Kenanga yaitu gugatan atas Pelaksanaan Surat Paksa, Surat Perintah Melaksanakan
Penyitaan, atau pengumuman lelang.
Berdasarkan Pasal 23 ayat 2 UU KUP, Yang dapat digugat yaitu:
a. Pelaksanaan Surat Paksa, Surat Perintah Melaksanakan Penyitaan, atau
pengumuman lelang.
b. Keputusan Pencegahan dalam rangka penagihan pajak
c. Keputusan yang berkaitan dengan pelaksanaan keputusan perpajakn selain yang
ditetapkan dalam pasal 25 ayat (1) dan pasal 26 UU KUP, seperti SKPPKP atau
SPMKP
d. Penerbitan surat ketetapan pajak atau Surat Keputusan Keberatan yang tidak
sesuai dengan prosedur
Syarat-syarat Pengajuan Gugatan :
1. Jangka Waktu untuk mengajukan Gugatan terhadap pelaksanaan penagihan
Pajak adalah 14 (empat belas) hari sejak tanggal pelaksanaan penagihan.

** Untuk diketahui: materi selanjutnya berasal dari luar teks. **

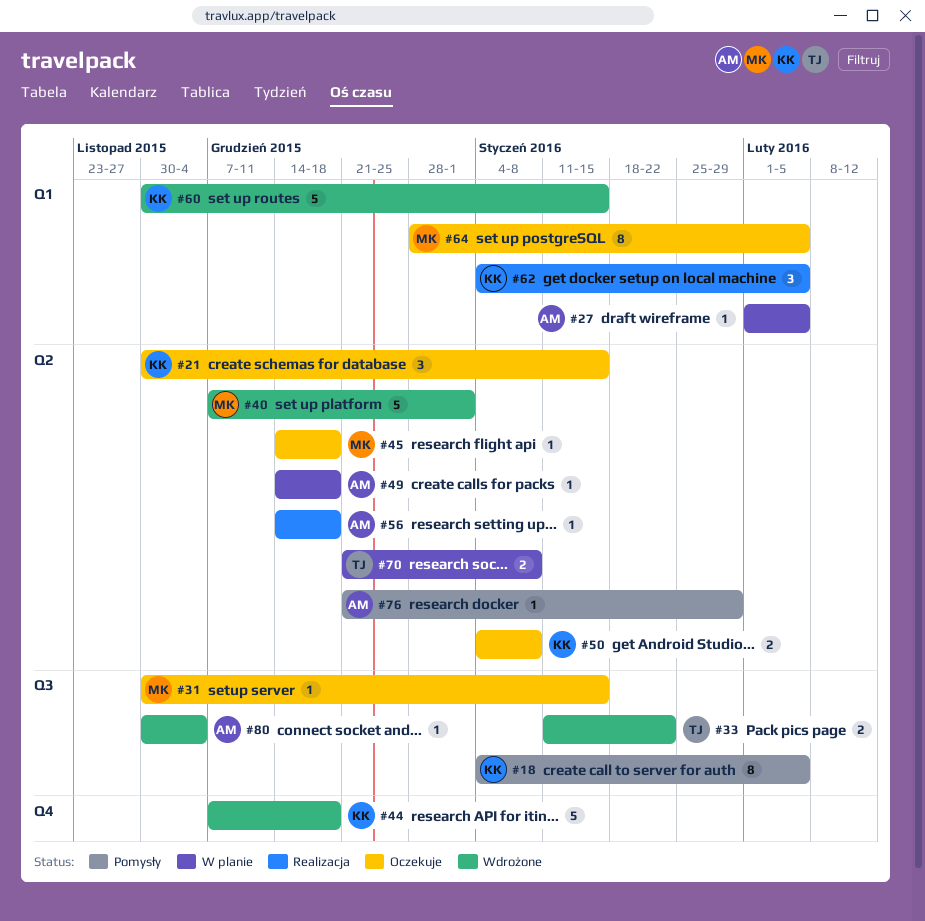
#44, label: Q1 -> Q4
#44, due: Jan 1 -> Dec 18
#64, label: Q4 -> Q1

2. Jangka waktu untuk mengajukan Gugatan selain atas keputusan
pelaksanaan penagihan adalah 30 (tiga puluh) hari sejak tanggal diterima
Keputusan yang digugat
3. Pengecualian batas waktu karena keadaan di luar kekuasaannya dengan
perpanjangan paling lama 14 hari sejak berakhirnya keadaan tersebut.
4. Terhadap 1 (satu) pelaksanaan penagihan atau 1 (satu) Keputusan diajukan 1
(satu) Surat Gugatan.
5. Disertai alasan-alasan yang jelas dan mencantumkan tanggal diterima,
pelaksanaan penagihan, atau Keputusan yang digugat
6. Dilampiri salinan keputusan/dokumen yang digugat.
7. Diajukan oleh penggugat, ahli warisnya, seorang pengurus, atau kuasa
hukumnya

Diketahui :
Tanggal Penerbitan STP oleh KPP terhadap PT Kenanga 15 Mei 2019
Pelaksanaan penagihan dilakukan 1bln sejak penerbitan STP
Tanggal Pelaksanaan Penagihan 15 Juni 2019
Jangka waktu mengajukan Gugatan 14 hari
Tanggal maks. mengajukan Gugatan 29 Juni 2019

Jangka waktu PT Kenanga untuk mengajukan gugatan adalah 14 hari, maka PT.
Kenanga dapat mengajukan gugatan maksimal tanggal 29 Juni 2019.